*Excerpt:*

It may sound surprising that the head of one of the world’s most successful companies lists culture as their number one priority. But that’s exactly what Microsoft CEO Satya Nadella said as he moved his organization’s market cap from $300 billion to over $2.7 trillion.

Nadella isn’t standing alone on the mountaintop with his opinion. A Korn Ferry survey reveals that two-thirds of leaders of top companies worldwide attribute at least 30 percent of their companies’ value to culture, and one-third say it signifies 50 percent or more.

In addition, 72 percent of respondents to a PWC survey said a solid culture is instrumental for successful change initiatives. Prioritizing culture seems like an obvious decision for business leaders since change is inevitable and even necessary to retain a market advantage and remain profitable.

However, organizational culture doesn’t work its magic as a stand-alone attribute. CEOs like Nadella understand that it’s integral to every aspect of their business, and he cites it as the primary reason behind Microsoft’s ascent. Nadella and other top leaders grasp that they unleash culture’s power when they align it with their business strategy.

When Pushing Culture Fails to Boost Profit

It’s impossible to run a business and not hear about the importance of workplace culture. The topic dominates every industry’s news and is the focus of countless books, articles, podcasts, seminars, and workshops. Most of these sources zero in on improving the quality of company culture. However, many don’t discuss the relationship between culture and profit.

Researchers at Hendrick & Struggle (H&S), a global leadership consultancy, report that this disconnect may be why many CEOs don’t maximize their culture’s potential to vitalize their bottom line.

In their survey of 500 leaders of top companies around the world, 82 percent of respondents reported that culture was important to them. However, 74 percent said other aspects of their business (like strategy and leadership) control profitability. In a recent article, the H&S team notes:

“Our findings suggest that most CEOs make culture a priority, as we believe they should. But, surprisingly, we also see that most aren’t particularly intentional in their pursuit of culture as a driver of financial performance, even when they try to be.”

*Records:*
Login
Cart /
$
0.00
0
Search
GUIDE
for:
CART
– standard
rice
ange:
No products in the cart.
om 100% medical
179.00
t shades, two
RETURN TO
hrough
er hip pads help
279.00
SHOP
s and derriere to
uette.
...
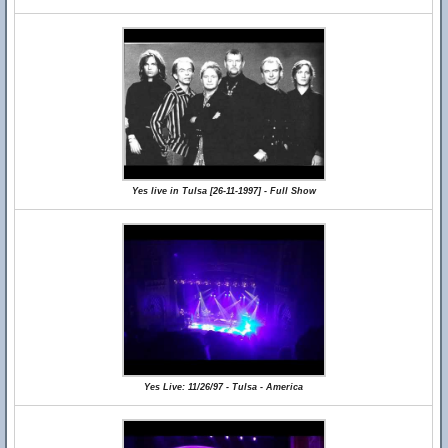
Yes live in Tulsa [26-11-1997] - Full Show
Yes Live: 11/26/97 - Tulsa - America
---
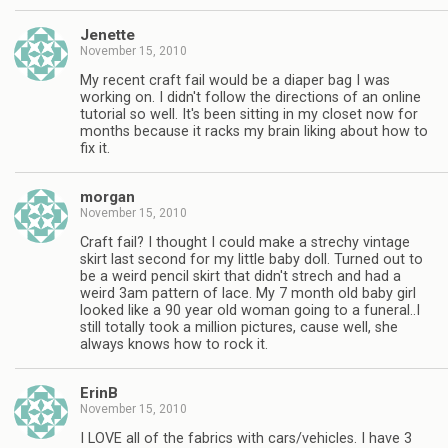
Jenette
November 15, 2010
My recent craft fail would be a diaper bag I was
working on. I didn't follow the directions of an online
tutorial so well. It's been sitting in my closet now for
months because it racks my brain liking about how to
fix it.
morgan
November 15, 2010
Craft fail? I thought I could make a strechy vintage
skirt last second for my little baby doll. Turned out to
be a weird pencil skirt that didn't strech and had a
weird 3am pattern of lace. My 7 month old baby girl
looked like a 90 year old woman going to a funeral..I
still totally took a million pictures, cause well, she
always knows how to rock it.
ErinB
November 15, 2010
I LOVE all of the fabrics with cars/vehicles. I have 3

*Questions:*
1 > Copy the part of the passage on company culture that opens with the words containing "Nadella isn’t standing" and closes with "and remain profitable.".
2 > According to the passage on company culture, why does prioritizing culture seem like an obvious decision for business leaders? Answer in one to three sentences.
3 > Pick up the passage on company culture and profit after its final sentence and continue it.
The listing has nothing to do with the passage on company culture.

*Task results:*
1 >
Nadella isn’t standing alone on the mountaintop with his opinion. A Korn Ferry survey reveals that two-thirds of leaders of top companies worldwide attribute at least 30 percent of their companies’ value to culture, and one-third say it signifies 50 percent or more.

In addition, 72 percent of respondents to a PWC survey said a solid culture is instrumental for successful change initiatives. Prioritizing culture seems like an obvious decision for business leaders since change is inevitable and even necessary to retain a market advantage and remain profitable.

2 > Change is inevitable and even necessary for a company to retain a market advantage and remain profitable. In a PWC survey, 72 percent of respondents said a solid culture is instrumental for successful change initiatives.

3 >
Without understanding culture’s potential to impact revenue, leaders’ initiatives to improve culture can only hit basic goals.

Correlating Culture with the Bottom Line

In further examination of their survey data, the H&S team discovered an interesting subset of companies: those that approached their culture initiatives with a strategic intent. Labeling them “culture accelerators,” they found that these organizations followed a people-first approach across the board and had a better financial performance than the rest of the surveyed group. H&S reports that culture accelerator companies’ compound annual growth rate (CAGR) was 9.1 percent vs. 4.4 percent.

They also learned that this phenomenon occurred in companies of all sizes in every sector across the globe. They concluded:

“In our experience, companies often know they need to align strategy, operating models, and culture, but they don’t know where to start. This isn’t the case with culture accelerator CEOs; only 19 percent said that focusing on operating models was among the top-three positive influences on financial performance, compared to 40 percent of other CEOs. In addition, 48 percent of culture accelerators said they focused on culture to reinforce a change in strategy or direction, compared to only 22 percent of others.”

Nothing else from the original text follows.